What you see in 3-D, when you put on the headset, are recognisable images of the Toronto cityscape, but re-imagined, as if some catastrophe had obliterated all of today's citizens and their accoutrements. All that's left of Toronto is the ruined buildings, like some prehistoric Inca palace rediscovered by archaeologists, wild plants growing out of the cracks, with pools of water inhabited by turtles in the subway stations. The city is silent except for bird calls and the chirp of crickets. There's a canoe lying by the subway tunnel and a tent made from animal skins. A girl dressed in white is digging something out of a hole. Crows hop around on the stones. You see the moon rise and the stars coming out. The other sounds you hear through the headset are the voices of Anishinaabe speakers intoning prayers to Mother Earth in their own language, as these images appear. Suddenly you are surrounded by stars, the Milky Way seen in all its splendour above the ruins of the city, unpolluted by man-made lights. The stars swirl around you. (This bit was so powerful that I felt I should have been given a rail to hang onto; I was quite unbalanced by it!) As the dawn comes, you find yourself on the roof of a skyscraper above the ruins of Nathan Phillips Square in the open air. If you step forward you can peer down to ground level, over a low ledge. It gives you vertigo, but it is all strangely beautiful, and peaceful.

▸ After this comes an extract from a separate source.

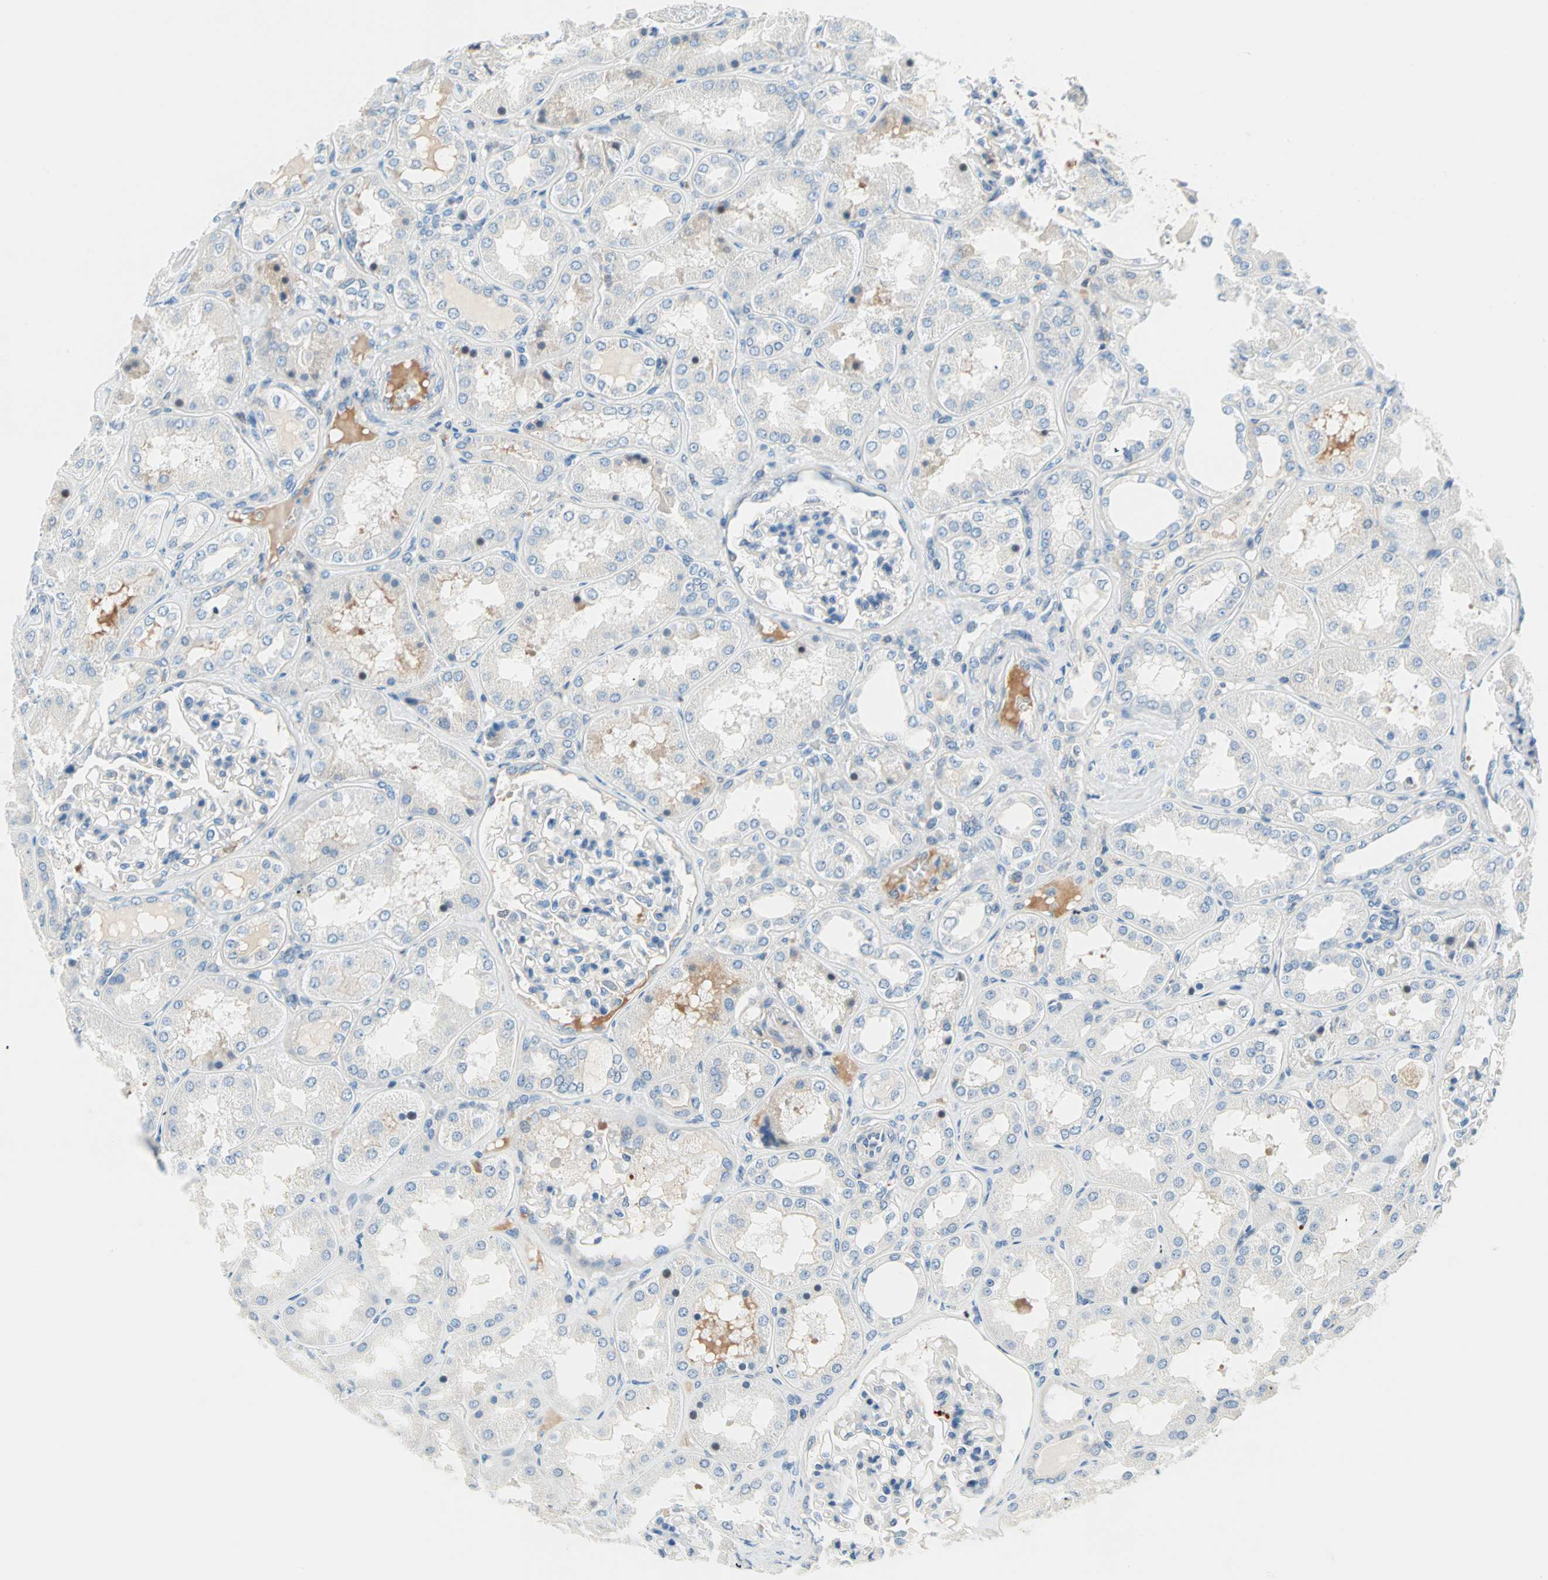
{"staining": {"intensity": "negative", "quantity": "none", "location": "none"}, "tissue": "kidney", "cell_type": "Cells in glomeruli", "image_type": "normal", "snomed": [{"axis": "morphology", "description": "Normal tissue, NOS"}, {"axis": "topography", "description": "Kidney"}], "caption": "Immunohistochemistry (IHC) micrograph of normal kidney: human kidney stained with DAB exhibits no significant protein positivity in cells in glomeruli.", "gene": "TMEM163", "patient": {"sex": "female", "age": 56}}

Do I need to spell out the implications of this artwork? Perhaps there's an element of wishful thinking in this dream of a future Canada in which the native peoples are the only survivors, the only ones who would have managed to cope with an apocalypse and start over, in a way that's primitive but at least in tune with nature. When I described the VR film to Chris (who wasn't there to watch it) he was reminded of Edwin Muir's visionary poem about The Horses:
Barely a twelvemonth after
The seven days war that put the world to sleep,
Late in the evening the strange horses came...from "some wilderness of the broken world".
And I have been thinking of Wagner's opera Götterdämmerung, an invented word meaning: der Untergang der Götter vor Anbruch eines neuen Zeitalters = the downfall of the Gods before the advent of a new age.